With the exception of Endgame (which I adore), this sense of "huh?" is more or less representative of everything I've read by Beckett, even if that feeling of being, not rushed, exactly, but kept moving, is new to me. And I'm wondering if I love Endgame so much, and so much more than any of the author's other works, because it's the only one of his pieces I've seen staged. Would Waiting for Godot have had more of a personally positive impact had I seen it performed, instead of reading the play on my own?

In college, a friend and I had a way of rating cultural products about which we weren't all that excited, but that also weren't terrible enough to waste our time criticizing: "It's better than Beckett." The phrase, in addition to being generally underinformed about the guy's work, was more than anything else, really, a reaction against the nineteen-year-olds who'd chosen to undertake their journey of self-discovery via the path of literary imperiousness. Sick early on of affected boys and their haughty airs used to hide a mess of insecurity and late adolescent gangliness, we decided it was acceptable to sacrifice our own potential appreciation of their idols if it would just make these dateless nerds shut up.
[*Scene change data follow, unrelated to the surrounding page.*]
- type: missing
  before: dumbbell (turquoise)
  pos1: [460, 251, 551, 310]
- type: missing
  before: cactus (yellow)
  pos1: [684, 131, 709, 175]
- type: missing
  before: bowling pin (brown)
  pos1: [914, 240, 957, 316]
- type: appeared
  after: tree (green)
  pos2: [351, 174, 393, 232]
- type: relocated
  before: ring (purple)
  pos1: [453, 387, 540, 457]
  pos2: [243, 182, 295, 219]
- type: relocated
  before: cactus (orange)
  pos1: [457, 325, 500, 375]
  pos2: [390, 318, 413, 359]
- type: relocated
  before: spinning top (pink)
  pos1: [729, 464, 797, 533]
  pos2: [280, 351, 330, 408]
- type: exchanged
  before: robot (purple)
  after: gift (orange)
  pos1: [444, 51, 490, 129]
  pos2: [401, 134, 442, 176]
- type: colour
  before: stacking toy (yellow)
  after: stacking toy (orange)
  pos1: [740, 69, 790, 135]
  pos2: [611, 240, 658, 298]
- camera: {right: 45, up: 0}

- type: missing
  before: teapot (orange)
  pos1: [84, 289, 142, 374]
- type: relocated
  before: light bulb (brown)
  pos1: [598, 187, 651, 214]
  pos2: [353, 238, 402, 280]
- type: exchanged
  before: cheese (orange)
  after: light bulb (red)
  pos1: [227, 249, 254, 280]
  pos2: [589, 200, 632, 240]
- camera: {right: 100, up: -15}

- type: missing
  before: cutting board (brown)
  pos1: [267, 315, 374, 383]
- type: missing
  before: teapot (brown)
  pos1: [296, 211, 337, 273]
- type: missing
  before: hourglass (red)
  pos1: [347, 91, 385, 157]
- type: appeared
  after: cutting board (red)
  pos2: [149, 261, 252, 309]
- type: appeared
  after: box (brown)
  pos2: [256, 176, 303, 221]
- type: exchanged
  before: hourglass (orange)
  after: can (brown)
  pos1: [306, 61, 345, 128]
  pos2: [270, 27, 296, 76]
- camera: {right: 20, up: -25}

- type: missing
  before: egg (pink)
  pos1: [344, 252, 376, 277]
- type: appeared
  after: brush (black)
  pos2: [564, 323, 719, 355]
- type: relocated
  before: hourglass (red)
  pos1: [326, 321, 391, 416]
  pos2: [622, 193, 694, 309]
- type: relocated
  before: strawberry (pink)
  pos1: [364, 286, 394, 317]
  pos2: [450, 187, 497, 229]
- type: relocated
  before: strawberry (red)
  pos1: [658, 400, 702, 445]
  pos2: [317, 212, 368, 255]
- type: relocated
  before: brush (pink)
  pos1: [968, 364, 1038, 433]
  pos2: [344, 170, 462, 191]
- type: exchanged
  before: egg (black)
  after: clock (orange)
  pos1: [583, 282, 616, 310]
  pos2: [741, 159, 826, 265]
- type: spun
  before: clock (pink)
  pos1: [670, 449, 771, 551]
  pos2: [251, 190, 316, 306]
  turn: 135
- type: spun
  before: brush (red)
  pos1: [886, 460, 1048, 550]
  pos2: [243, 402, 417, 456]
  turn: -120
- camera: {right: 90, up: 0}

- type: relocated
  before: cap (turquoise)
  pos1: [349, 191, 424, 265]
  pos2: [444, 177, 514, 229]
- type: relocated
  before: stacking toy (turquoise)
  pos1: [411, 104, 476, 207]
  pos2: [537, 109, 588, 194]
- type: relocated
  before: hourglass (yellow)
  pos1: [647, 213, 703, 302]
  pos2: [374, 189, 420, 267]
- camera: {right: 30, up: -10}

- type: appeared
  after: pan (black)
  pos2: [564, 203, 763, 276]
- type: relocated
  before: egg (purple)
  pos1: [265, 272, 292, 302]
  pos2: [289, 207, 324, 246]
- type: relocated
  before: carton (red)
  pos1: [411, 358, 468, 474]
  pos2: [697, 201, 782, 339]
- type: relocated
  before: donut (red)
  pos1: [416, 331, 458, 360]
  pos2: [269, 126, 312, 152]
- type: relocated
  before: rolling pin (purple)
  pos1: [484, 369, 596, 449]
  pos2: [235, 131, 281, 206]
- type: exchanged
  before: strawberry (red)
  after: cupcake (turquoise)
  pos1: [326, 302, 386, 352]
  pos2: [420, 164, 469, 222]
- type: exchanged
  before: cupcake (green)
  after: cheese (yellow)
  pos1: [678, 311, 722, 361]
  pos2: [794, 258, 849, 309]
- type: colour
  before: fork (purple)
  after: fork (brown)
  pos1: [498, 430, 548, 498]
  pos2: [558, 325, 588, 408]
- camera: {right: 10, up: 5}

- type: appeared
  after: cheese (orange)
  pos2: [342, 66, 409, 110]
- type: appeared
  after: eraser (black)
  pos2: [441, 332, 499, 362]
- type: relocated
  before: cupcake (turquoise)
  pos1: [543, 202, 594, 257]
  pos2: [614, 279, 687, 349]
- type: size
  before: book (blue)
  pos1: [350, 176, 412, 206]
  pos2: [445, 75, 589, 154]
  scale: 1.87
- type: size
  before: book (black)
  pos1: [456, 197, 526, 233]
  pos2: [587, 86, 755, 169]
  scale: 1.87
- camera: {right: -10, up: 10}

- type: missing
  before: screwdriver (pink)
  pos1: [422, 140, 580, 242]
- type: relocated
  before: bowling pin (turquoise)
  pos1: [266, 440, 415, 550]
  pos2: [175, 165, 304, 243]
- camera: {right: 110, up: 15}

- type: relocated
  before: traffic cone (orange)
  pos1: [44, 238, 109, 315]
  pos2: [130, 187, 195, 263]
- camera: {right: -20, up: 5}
Well-- knowing a little bit better these days how to deal with pomposity when it crosses my path (and having abandoned academia has meant said encounters occur much less frequently), I'm more willing to deal with this particular man of letters on his own terms, whatever the hell that might mean. If it includes more nights of staying up too late because I can't stop reading his creations, that may just be enough for me.

Tuesday, April 29, 2014

Neurotic Naturalists

I've been meaning to write about the following quote-- or about anything, really-- for a while. Behold: "You cannot walk among palm trees with impunity."*

Source: Ahmed Rabea
That little gem comes from Goethe's Elective Affinities, a classic I'd been searching for in used bookstores for at least a year until it finally popped up a couple of months ago in a bargain bin in Jerusalem. It was perfect timing, perfectly packaged; after wandering through municipal mazes that seemed constructed with the purposeful intent to confuse, I landed unexpectedly at a friendly purveyor of literature. And with a couple of hours to kill before friends were to arrive in town, I didn't want to lug around the fat tome that had made a lot of sense on the epic plane ride(s) over-- but still needed some reading for a long bout of café lingering ahead of me. What luck! There was good old Goethe in an almost-pocked-sized version, so I happily shelled out a few shekels and went on my way to wait things out with tea and early-19th-century domestic foibles.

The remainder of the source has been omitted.